EFF: Prelude to a Fake Complaint
Senator Orrin Hatch and his colleagues on the Senate Judiciary Committee have introduced the Inducing Infringements of Copyright Act (”The Induce Act” [PDF, 25k]) this week. They want us to think the Act is no big deal, and that it targets only the bad guys while leaving the good guys alone. They say that it doesn’t change the law; it just clarifies it. But they’re wrong. And this legal complaint is the proof.
» Fake Complaint against Apple, Toshiba, and C-Net for Inducing Infringement of Copyrights
* PDF, 290k
* text, 19k
* or just keep reading…Take a look. Scared yet? You should be. When the lawyers at EFF first sat down and asked “Whom could we sue under the Induce Act if we were an abusive copyright holder?” the answer was clear: pretty much everybody.

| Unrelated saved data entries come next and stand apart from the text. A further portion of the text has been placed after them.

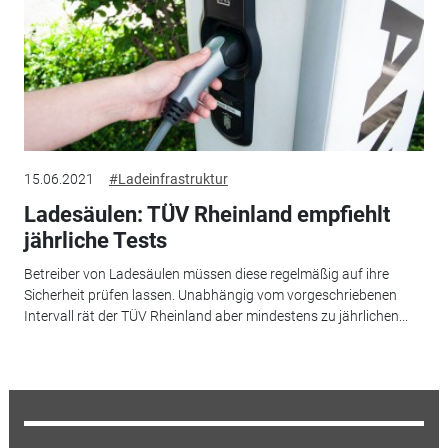
15.06.2021
#Ladeinfrastruktur
Ladesäulen: TÜV Rheinland empfiehlt
jährliche Tests
Betreiber von Ladesäulen müssen diese regelmäßig auf ihre
Sicherheit prüfen lassen. Unabhängig vom vorgeschriebenen
Intervall rät der TÜV Rheinland aber mindestens zu jährlichen...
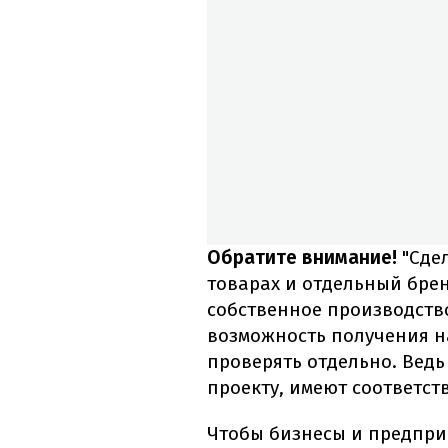
Обратите внимание!
"Сдел
товарах и отдельный бре
собственное производство
возможность получения н
проверять отдельно. Ведь 
проекту, имеют соответс
Чтобы бизнесы и предпри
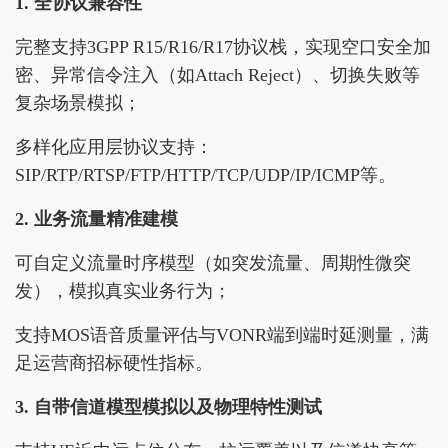
1. 全协议兼容性
完整支持3GPP R15/R16/R17协议栈，实现空口安全加
密、异常信令注入（如Attach Reject）、切换失败等
复杂场景模拟；
多样化应用层协议支持：
SIP/RTP/RTSP/FTP/HTTP/TCP/UDP/IP/ICMP等。
2. 业务流量精准建模
可自定义流量时序模型（如突发流量、周期性微突
发），模拟真实业务行为；
支持MOS语音质量评估与VONR端到端时延测量，满
足运营商招标硬性指标。
3. 自带信道模型模拟以及物理特性测试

Playing the devil’s advocates, we knew we could draft a legal complaint against any number of the major computer or electronics manufacturers for selling everyday devices we all know and love—CD burners, MP3 players, cell phones—and that with that complaint, we could file a lawsuit that would survive any attempt to dismiss it before trial, costing the targeted company up to $1,000,000 per month in legal fees alone. The Induce Act is a nasty, brutish stick in the hands of the wrong plaintiff.
Basically, the INDUCE Act would make things like the friggin’ iPod illegal. And while they’re at it, it would outlaw VCR’s, DVD burners, probably tape recorders, hell, most likely outlaw general purpose computers. It’s one of the worst abuses of law in the copyright arena that we’ve seen in a very long time, and something has to be done to stop it. Our best bet is the EFF: they know what they’re doing, they know what they’re talking about, and they have the means to do something about it. If you haven’t done so before, and you value your hard-earned digital freedoms, you might wanna consider joining the EFF and their friends in the fight against the INDUCE Act today.
UPDATE: You know what else gets my goat? The fact that this bullshit law would affect me, yet I am powerless to let my opinion be known about it, since Puerto Rico doesn’t have a congressional district assigned to it, so we don’t have a senator that we can complain to. Sure, we do have a ‘representative’, but all he can do is maybe talk about it a little, he holds no real power and can’t cast any votes. So, basically, this law can screw me up, and I can’t do diddly about it. Anyone out there in the states who actually has a representative up in Washington, take action on this. It affects more people than you think.